In this section, you are expected to devise and execute a series of data quality tests on the dataframe. Your objective is to identify and address potential edge cases that could affect the downstream use of the dataset. You may use [Great Expectations](https://greatexpectations.io/) or any other tool of your preference to run the tests and profile the data.


- **Test Design**: Outline the data quality tests you plan to run. Explain why you have chosen these tests and what potential issues they could uncover.
- **Test Execution**: Execute the designed tests on the dataframe. Document the results of each test, including any discrepancies or anomalies identified.
- **Data Profiling**: Perform a thorough profiling of the data to understand its characteristics and quality.
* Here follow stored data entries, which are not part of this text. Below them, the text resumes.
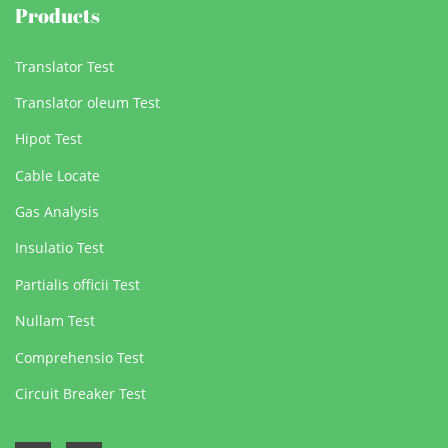
Products
Translator Test
Translator oleum Test
Hipot Test
Cable Locate
Gas Analysis
Insulatio Test
Partialis officii Test
Nullam Test
Comprehensio Test
Circuit Breaker Test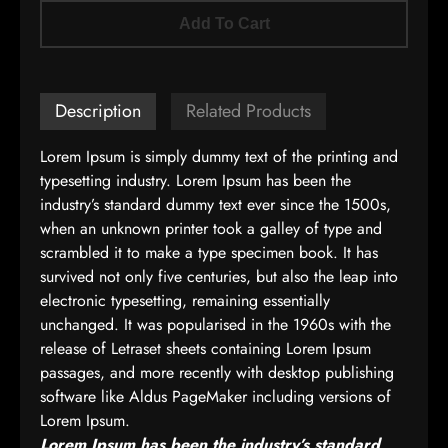
Add To Cart
Description
Related Products
Lorem Ipsum is simply dummy text of the printing and
typesetting industry. Lorem Ipsum has been the
industry’s standard dummy text ever since the 1500s,
when an unknown printer took a galley of type and
scrambled it to make a type specimen book. It has
survived not only five centuries, but also the leap into
electronic typesetting, remaining essentially
unchanged. It was popularised in the 1960s with the
release of Letraset sheets containing Lorem Ipsum
passages, and more recently with desktop publishing
software like Aldus PageMaker including versions of
Lorem Ipsum.
Lorem Ipsum has been the industry’s standard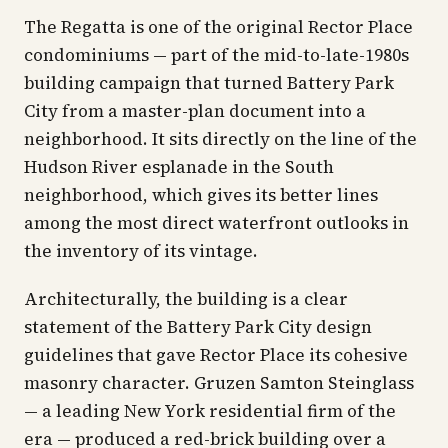
The Regatta is one of the original Rector Place
condominiums — part of the mid-to-late-1980s
building campaign that turned Battery Park
City from a master-plan document into a
neighborhood. It sits directly on the line of the
Hudson River esplanade in the South
neighborhood, which gives its better lines
among the most direct waterfront outlooks in
the inventory of its vintage.
Architecturally, the building is a clear
statement of the Battery Park City design
guidelines that gave Rector Place its cohesive
masonry character. Gruzen Samton Steinglass
— a leading New York residential firm of the
era — produced a red-brick building over a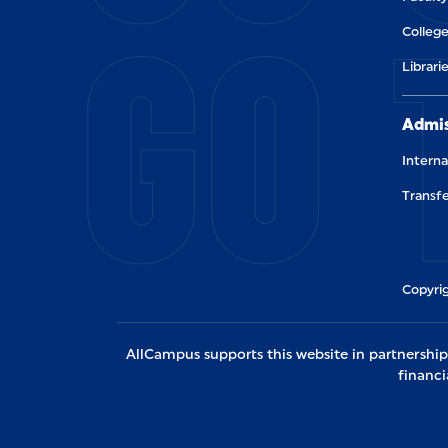
GO 
College
Librari
Admis
Interna
Transfe
Copyrig
AllCampus supports this website in partnership w
financi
This may include understanding the distribution of different features, identifying outliers, or assessing the completeness and uniqueness of the data.
- **Edge Case Identification**: Discuss any edge cases you have identified during the testing and profiling process. Explain how these edge cases could affect the downstream use of the dataset and propose potential solutions to address them.

> 📝 Your ability to design comprehensive tests, identify and address edge cases, and thoroughly profile the data will be crucial in this section. Be sure to document your process and findings clearly and concisely

In [None]:
# YOUR CODE HERE

Save your results in a parquet file and upload them to your private fork of the GitHub Repository.